North America, United States, Washington—Cascade Mountains, Mount Rainier, Kautz Glacier Headwall

Publication Year: 1964.

Mount Rainier, Kautz Glacier Headwall. The Kautz Glacier Headwall on Mount Rainier was climbed July 8 by Pat Callis, Don Gordon, and Dan Davis. This headwall is the glacial finger and rock and snow face above the left part of the Kautz Glacier, bounded on the left by the Kautz Cleaver and on the right by rock cliffs and the upper Kautz Glacier. The approach was made via Christine Falls and Van Trump Park to the meadows and ridges of the lower Wapowety Cleaver. High camp was made between 9500 and 10,000 feet on the Wapowety Cleaver from where it was easy to descend to the Kautz Glacier in the morning. The glacial finger above is reached by keeping left of the ice cliffs which separate the lower Kautz Glacier from the upper Kautz Glacier. We then ascended the finger, skirting three major crevasses, to reach the rock and snow slopes above. Here we first climbed obliquely right on a rock and snow slope until we arrived at another snow slope which allowed us to ascend obliquely left and when this pitch ended in a side cliff we climbed straight up on snow, many rope lengths, until further vertical progress was blocked by a cliff slanting up to the right.
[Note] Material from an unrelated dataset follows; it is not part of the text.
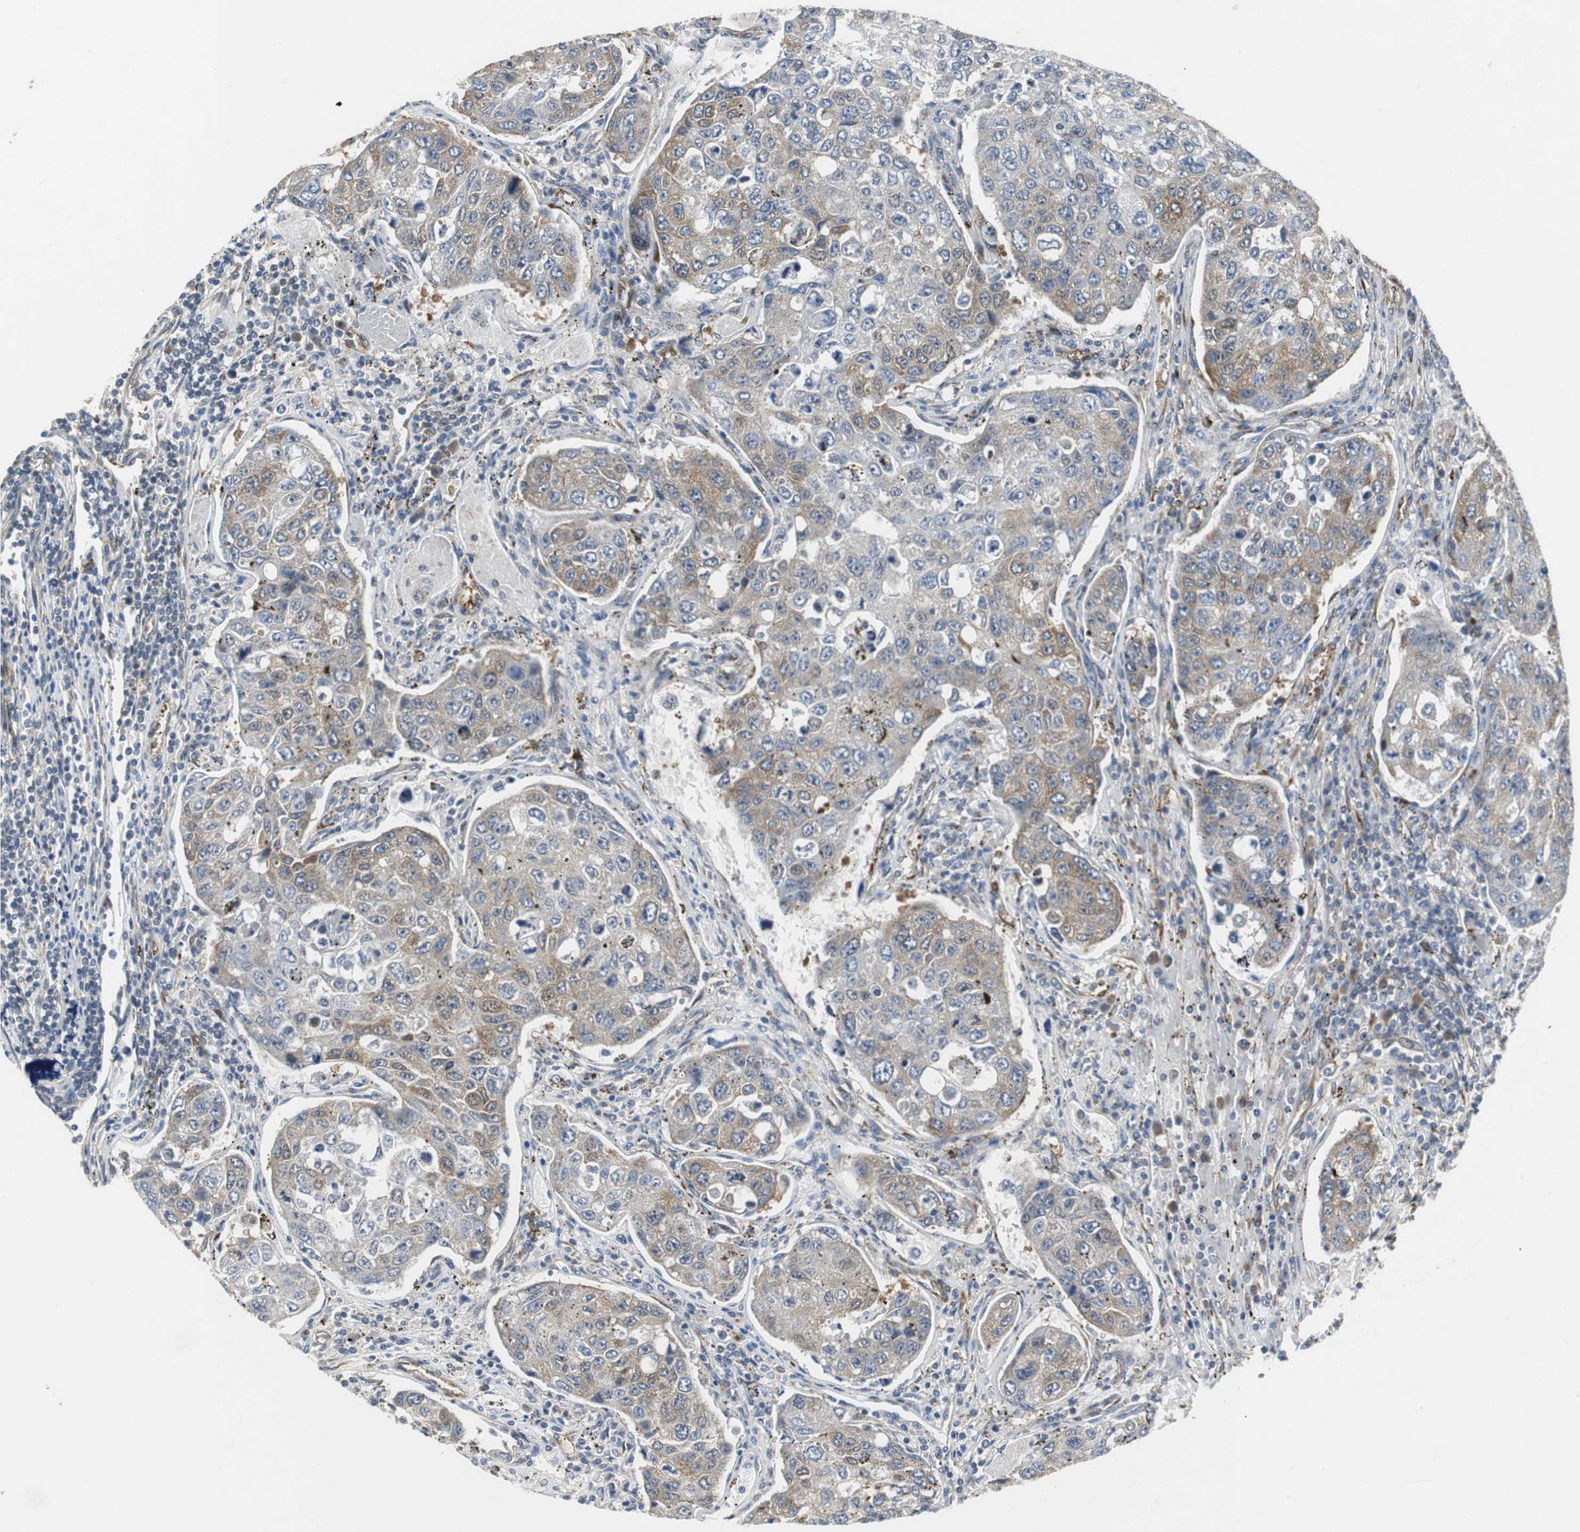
{"staining": {"intensity": "weak", "quantity": ">75%", "location": "cytoplasmic/membranous"}, "tissue": "urothelial cancer", "cell_type": "Tumor cells", "image_type": "cancer", "snomed": [{"axis": "morphology", "description": "Urothelial carcinoma, High grade"}, {"axis": "topography", "description": "Lymph node"}, {"axis": "topography", "description": "Urinary bladder"}], "caption": "Tumor cells show weak cytoplasmic/membranous expression in about >75% of cells in urothelial cancer. Using DAB (3,3'-diaminobenzidine) (brown) and hematoxylin (blue) stains, captured at high magnification using brightfield microscopy.", "gene": "ISCU", "patient": {"sex": "male", "age": 51}}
We then angled upward staying at the base of the cliff until it was feasible to climb through a gully in the cliff, and above this final cliff there were just snow slopes to Point Success. Due to the whiteout and blizzard conditions in which we found ourselves at Point Success we bivouacked there for the night in a snow cave, which was very miserable, and continued to the summit the next morning. Because the climb was made early in the year and after a recent snowfall, the cliffs above the glacier were almost exclusively snow slopes. Under different conditions or later in the summer this part of the climb would probably be mostly on loose rock with some rockfall danger.